Lopez School faces dire financial decisions

By Kathryn Wheeler

Contributor

The Lopez Education Association, donned in matching red shirts that read “United We Educate,” attended the school board’s Feb. 15 meeting to call for the resignation of Superintendent Ed Murray after expressing concern over the direction he has proposed to take the district.

In November, amidst a looming budget crisis due to insufficient funding by the state, Murray proposed the adoption of a new model for Lopez schools, based on Arizona State University’s “Next Education Workforce” program. The program offers a model to reduce the number of teachers and bring in more support staff, putting teachers on teaching teams and reducing staff numbers and thereby, reducing costs.

According to ASU’s website, the model “develops and distributes resources to help teams, schools and districts build effective Next Education Workforce models…to increase the capabilities of individual educators, improve the effectiveness of teams and improve the performance of education systems.”

Superintendent Murray was elected in July of 2021 after tumultuous times for the district, including a lawsuit against the preceding superintendent and then two years of COVID, at which time the schools had an interim superintendent. Murray was hired by the school board into his current contract, which still has a year left, with the intention of bringing the schools out of the disruption of Covid and consequent budget troubles, he said in a recent interview with The Journal. He has pursued the ASU model, which he hopes to introduce in the 2023-2024 school year, as a way to “[try] to be responsive to concerns the staff is expressing.” “I recognize based on current financial circumstances, we need to pursue some sort of structural change to make things more cost-effective,” he said.

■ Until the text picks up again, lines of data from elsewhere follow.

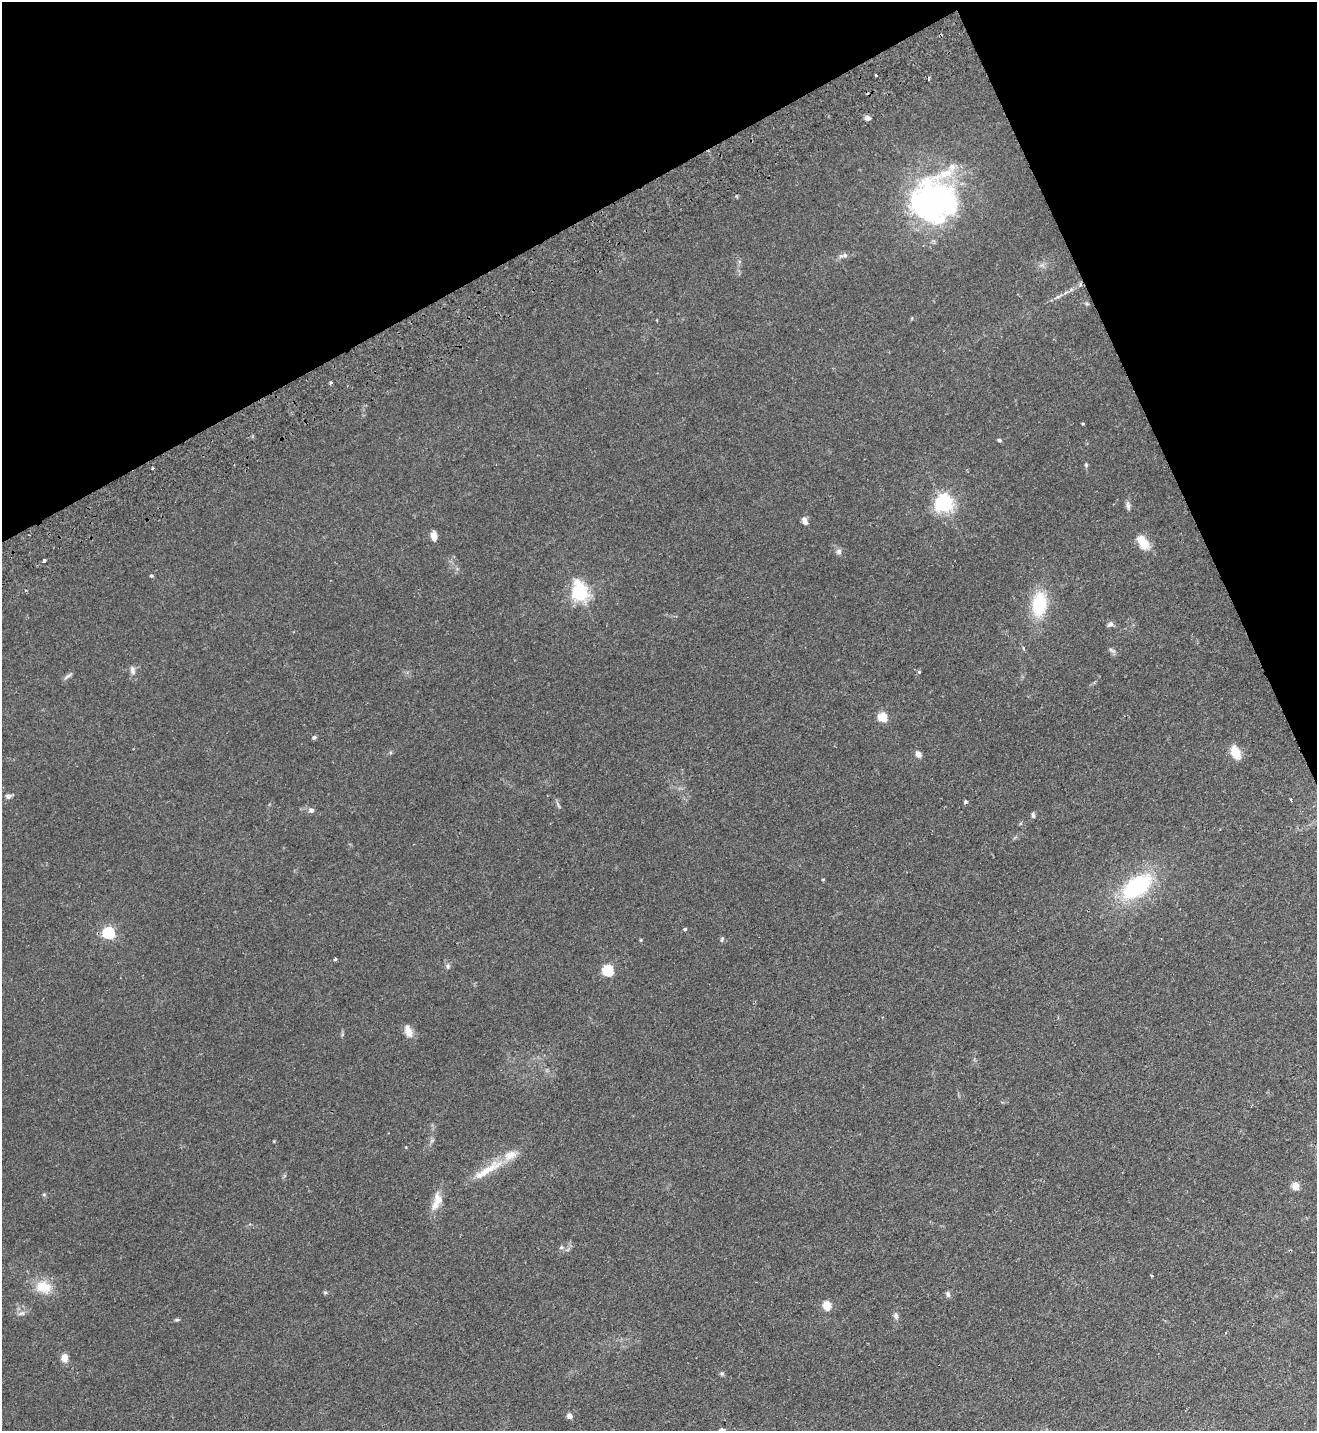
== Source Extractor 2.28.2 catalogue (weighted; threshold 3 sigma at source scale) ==
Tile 3 of 4 x 4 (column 3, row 1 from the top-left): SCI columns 2815-4129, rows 4339-5767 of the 5763 x 5819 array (HDU 1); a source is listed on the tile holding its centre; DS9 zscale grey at full resolution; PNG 1319 x 1433 px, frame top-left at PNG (2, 2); no overlay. Shown black and unused: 22% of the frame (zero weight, under 2 of 3 exposures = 3% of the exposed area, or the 3 px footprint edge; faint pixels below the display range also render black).
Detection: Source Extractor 2.28.2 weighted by HDU 2 'WHT'; one run over the whole footprint, this tile lists its part. Background 0.0836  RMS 0.0085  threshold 0.0382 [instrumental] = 3 sigma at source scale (4.5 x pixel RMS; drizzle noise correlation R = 1.50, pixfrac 1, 0.05/0.05 arcsec/px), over >= 5 px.
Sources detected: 70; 2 cosmic-ray / hot-pixel residue — not listed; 2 inside a brighter listed object's ellipse — not listed separately; the other 66 listed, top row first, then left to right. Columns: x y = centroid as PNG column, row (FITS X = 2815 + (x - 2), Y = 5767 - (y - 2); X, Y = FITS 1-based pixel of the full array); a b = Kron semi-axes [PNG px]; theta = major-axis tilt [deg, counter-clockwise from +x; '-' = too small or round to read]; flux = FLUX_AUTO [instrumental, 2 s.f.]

But according to the 90% of teachers who gave a vote of no confidence in Murray this past January, leading to their calls for his resignation, the model is not the right approach to fix the school’s budget problems and other issues, including overworked staff.

LEA union president, Becca Hamilton, in her 11th year of teaching at the Lopez Elementary School, believes Murray’s approach is all wrong. “[He] didn’t ask to collaborate on it, [and] didn’t present it as an option,” she said in an interview with The Journal, adding that there is “only one card in his deck.”

The problem must be solved collaboratively, she said. “[Teachers] have a lot of expertise in this school, we’ve seen a lot of models. I’m sure we could come up with a pretty good solution if we were given an opportunity.” She says Murray has dismissed teachers as a part of the solution process in an effort to push the model through.

Alongside her colleagues at Wednesday’s meeting, she expressed great concern over the lack of research that has been done around the effectiveness of such a model and the fact that Lopez would be piloting the program, having not been tried out in any other school.

The real implications of the model are still unclear, even to Murray, who has not yet attended ASU’s model-training program, which he hopes to do in May. According to Hamilton, this leaves teachers on edge, unsure of whether they could lose their jobs if teachers are reduced for a model that promises budget relief by having fewer teachers. This is only one of many issues LEA has had with the Superintendent, Hamilton said.

“It’s a pattern of not taking into consideration teachers and teacher input, and input from principles, it’s a pattern of miscommunication, [and] disrespect for teachers.” Hamilton cited the Superintendent’s powerpoint on Wednesday that highlighted teachers with the highest test scores. “That is so disrespectful,” she said, “that’s a communication to not be put out in public.”

The implications of the call for Murray’s resignation won’t be known until the school board comes back with comments from the meeting in the next few weeks.

Murray says that no conclusions have been made whether or not to adopt the model.

One thing that is agreed upon, between both Murray and Hamilton, however, is that the district is in financial trouble, and something needs to change.

“[The school is] the heart of the community. It’s really important to Lopez,” says Hamilton.